Sarah Kendzior is a St. Louis, Mo.-based commentator who writes about politics, the economy and media.
In May, Americans learned that under its new seemingly autocratic administration, the subject of an investigation can fire the investigator. One month later, that fired investigator, former FBI head James Comey, appeared before the hearing to describe an executive branch that operates less like a democratic institution and more like a cross between a Mafia shakedown and an audition for The Apprentice. Transparency, checks and balances, and due process have been replaced by secret dinners, loyalty oaths and casual declarations of obstruction of justice.
Fortunately, James Comey took notes.
On Wednesday, Mr. Comey released a copy of his opening statement describing his private meetings with President Donald Trump, culled from memos he wrote immediately after their encounters.

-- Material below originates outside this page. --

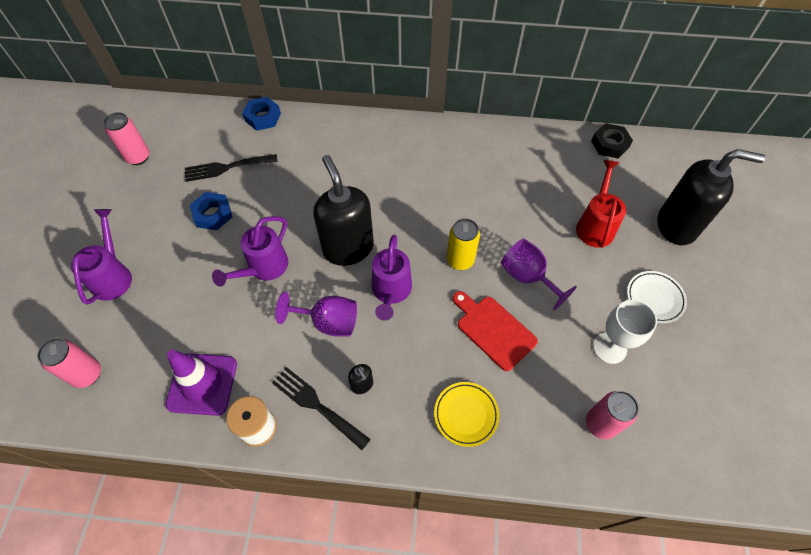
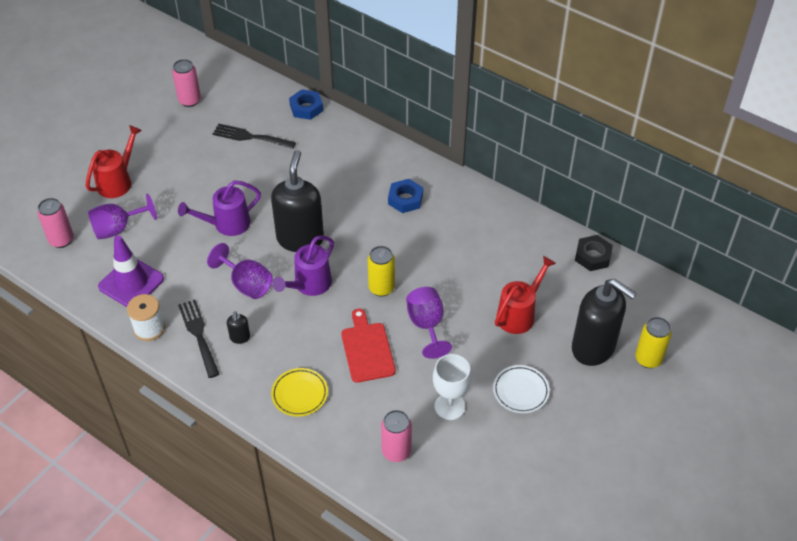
camera: 30 degrees right, 10 degrees down
purple watering can [71,209,132,305] -> red watering can [86,125,142,198]
blue nut [190,192,232,230] -> blue nut moved to [388,179,423,213]
none -> purple goblet [88,194,157,240]
none -> yellow can [635,317,672,368]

They would make a great crime novel, if the crime weren't the desecration of democracy and we didn't have to live in it.
According to Thursday's testimony, Mr. Trump – like a Mafia don – demanded unquestioning loyalty from Mr. Comey. And like a good public servant, Mr. Comey said he could only offer honesty. The President bargained that down to "honest loyalty," which can be interpreted as a demand that Mr. Comey sacrifice his professional integrity for blind devotion to Mr. Trump. "We had that thing you know," the President said, a phrase the former FBI director claimed he did not understand but which evokes Cosa Nostra a bit too well.
Then, of course, Mr. Trump fired him.
Since taking office, the President has run the U.S. more and more like a kleptocracy – a predictable move given his shady international ties and the corrupt nature of many of his past business ventures. But while Mr. Trump evokes foreign autocrats, his management style resembles that of an American mafioso. He views NATO as akin to a protection racket, public officials as personal minions, and the GOP as bound to a vow of Omerta. Refuse to comply, like Mr. Comey did, and face consequences.

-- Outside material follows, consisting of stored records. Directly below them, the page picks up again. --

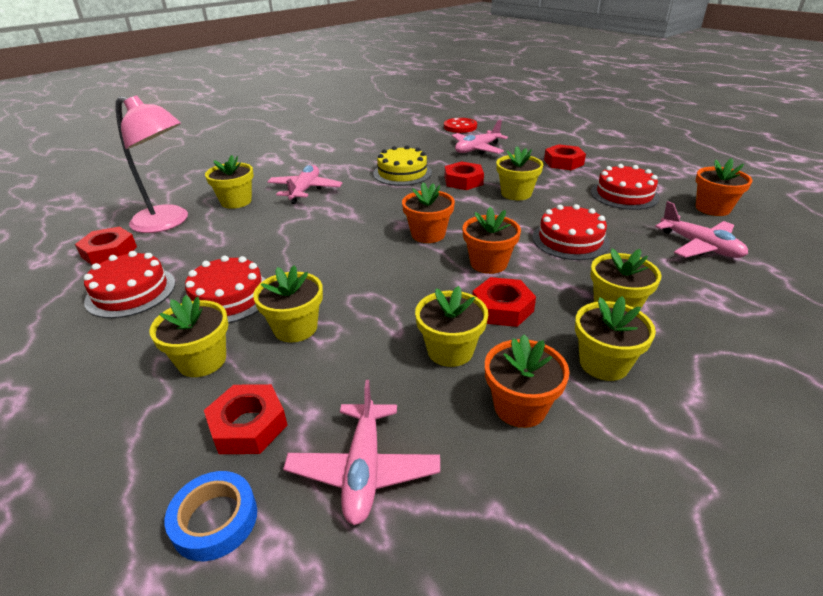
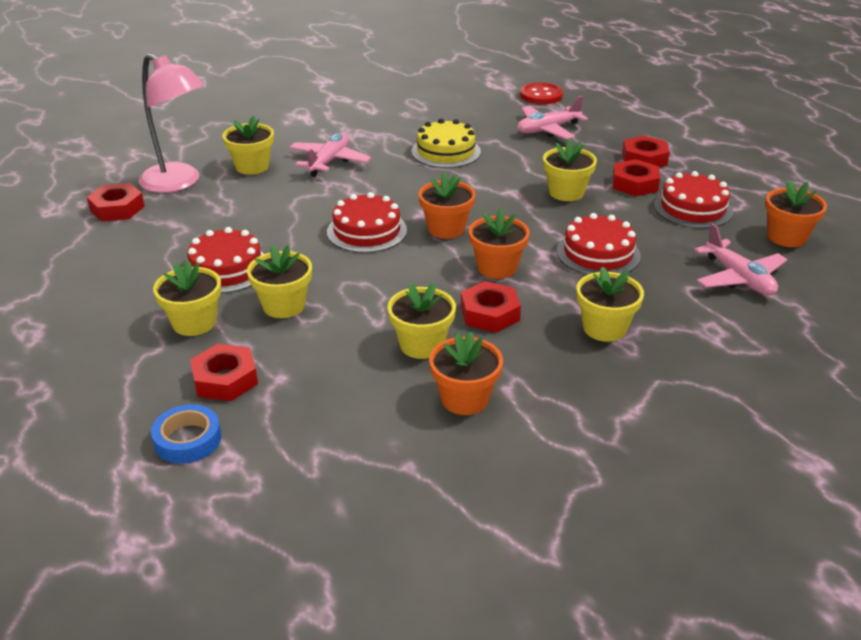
camera: 10 degrees right, 0 degrees up
red cake [84,251,176,318] -> red cake moved to [327,192,407,253]
pink plane [283,380,440,525] -> none
red nut [445,161,484,190] -> red nut moved to [613,159,660,196]
yellow flower pot [575,296,656,381] -> none

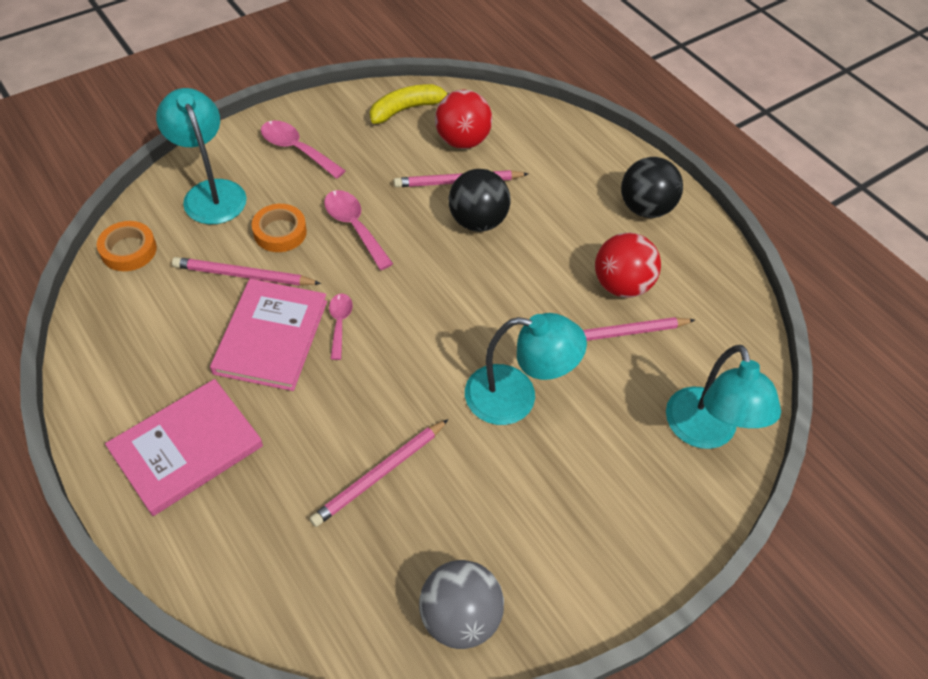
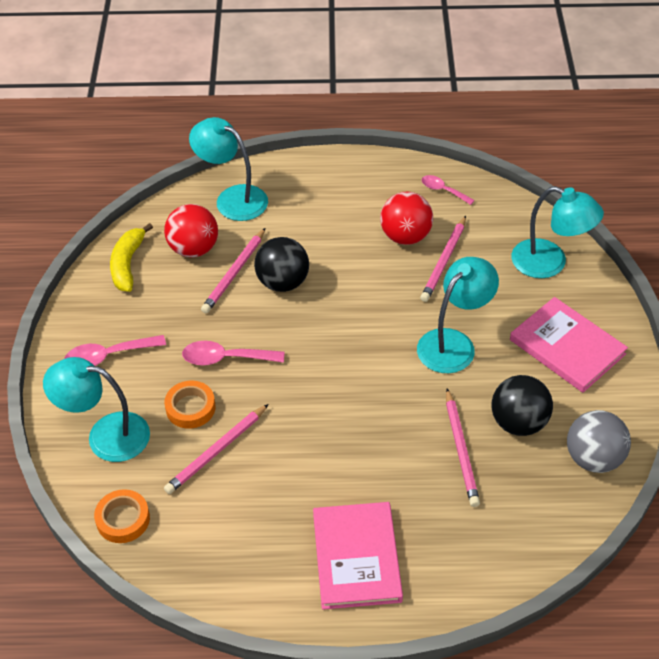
camera: 50 degrees left, 5 degrees down
pink book [210,279,327,391] -> pink book moved to [510,297,628,393]
pink spoon [329,294,353,360] -> pink spoon moved to [422,175,474,205]
black ball [621,157,683,218] -> black ball moved to [492,375,553,436]
none -> turquoise lamp [189,117,268,221]

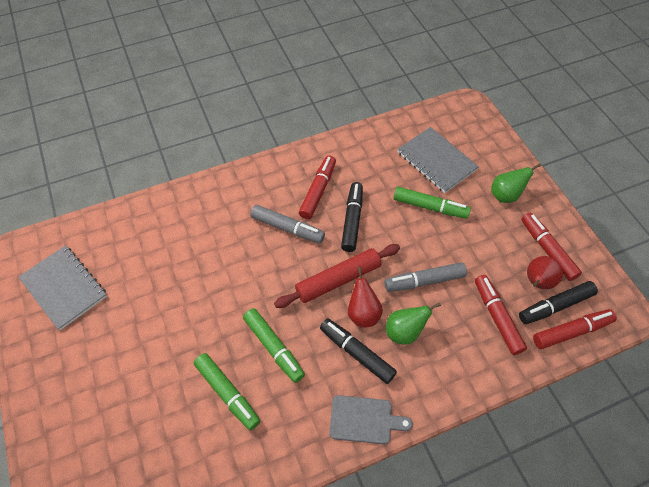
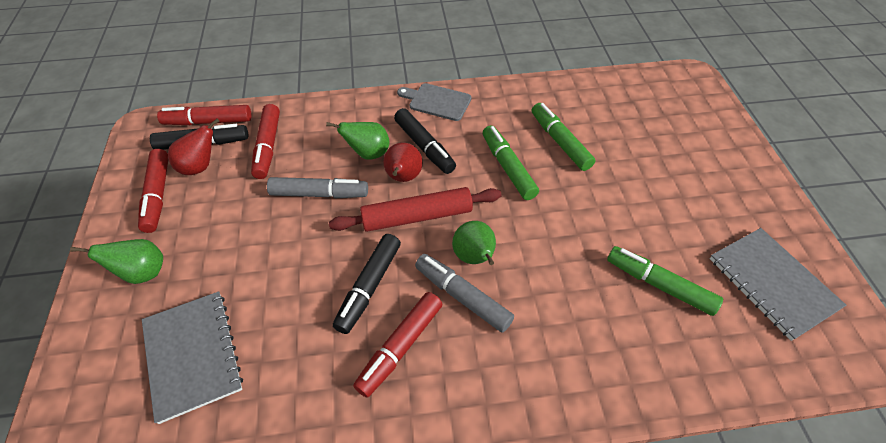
camera: 165 degrees left, 5 degrees down
green marker [394,187,471,219] -> green marker moved to [607,246,723,316]
none -> green pear [452,221,496,265]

His hearing was an important alternative to the obfuscation and propaganda of the Trump administration. Unlike most U.S. pundits and politicians, Mr. Comey called a lie a lie. He noted that for the first time in his tenure, he felt obligated to document his meetings with the President because he assumed that the President may be dishonest about their encounter. He said he needed his own records to defend not only himself, but the FBI.
This is a horrifying revelation on several levels. Mr. Comey confirmed that the President could not be trusted to look out for anyone's interest but his own, and that threats to national sovereignty were of lesser concern to him than whether he and his cronies are implicated. In other words, the person tasked with protecting the American people is a person from whom the American people need to be protected. Mr. Comey strongly affirmed that the U.S. had been attacked by Russia, and gave no indication that in their interactions, Mr. Trump found this situation undesirable.

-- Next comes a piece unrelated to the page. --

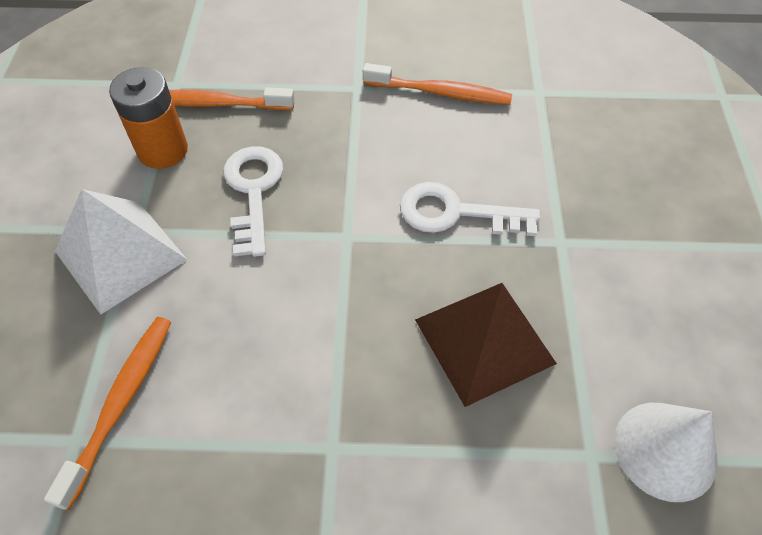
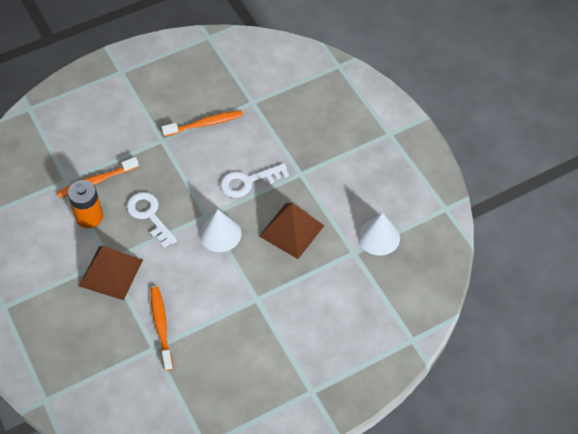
camera: 30 degrees left, 0 degrees up
white pyramid [55,189,188,315] -> brown pyramid [79,246,143,300]
none -> white cone [199,209,242,252]

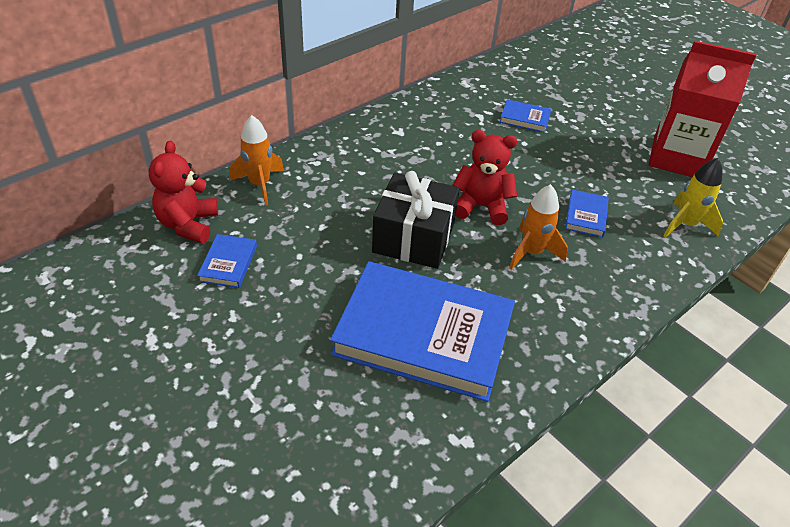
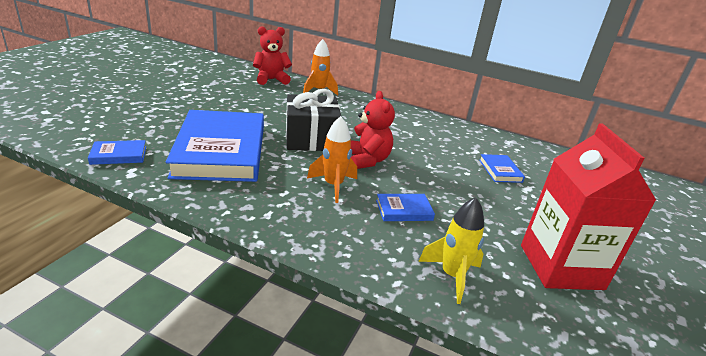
camera: 65 degrees right, 15 degrees down
blue book [197,234,257,288] -> blue book moved to [88,140,146,165]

Mr. Comey kept a diary as democracy was dying – his own job among its casualties. By recording the meetings as they occurred, Mr. Comey's records are legally admissible, bypassing the hearsay rule. But will his efforts matter? The hearings gave no indication that the GOP is willing to act on the evidence not only of collusion, but of flagrant obstruction of justice.
Republicans who once called for a non-partisan investigation of Russian interference now seem frightened into complicity. Former staunch Kremlin critic Marco Rubio – who had dinner with President Trump a few days ago, seemingly with a side order of a loyalty oath – treated Mr. Comey like a hostile witness. John McCain, who initially led the investigation charge, was barely coherent, confusing Mr. Comey with Mr. Trump and implying Hillary Clinton's e-mails were somehow behind it all.
Mr. Comey's firing showed how casually the Trump administration will violate norms, and the President's open admission that he did so in order to get Mr. Comey off his back showed how casually he will disregard laws. This disregard is based on confidence that there will be no repercussions, and the cowed performance of the GOP makes his assumption seem reasonable. Even if the investigation is carried out, and crimes are confirmed, who will act on the findings?
Likely not Attorney-General Jeff Sessions, who as Mr. Comey noted, participated in his firing despite the fact that he is supposed to have recused himself from an investigation in which he, too, is implicated. The rot of the Trump administration runs deep, and extends beyond the U.S. borders. In a heartbreaking hearing, James Comey pledged allegiance to a version of the United States that is slipping away.
"A republic, if you can keep it," Ben Franklin famously said. Mr. Comey tried.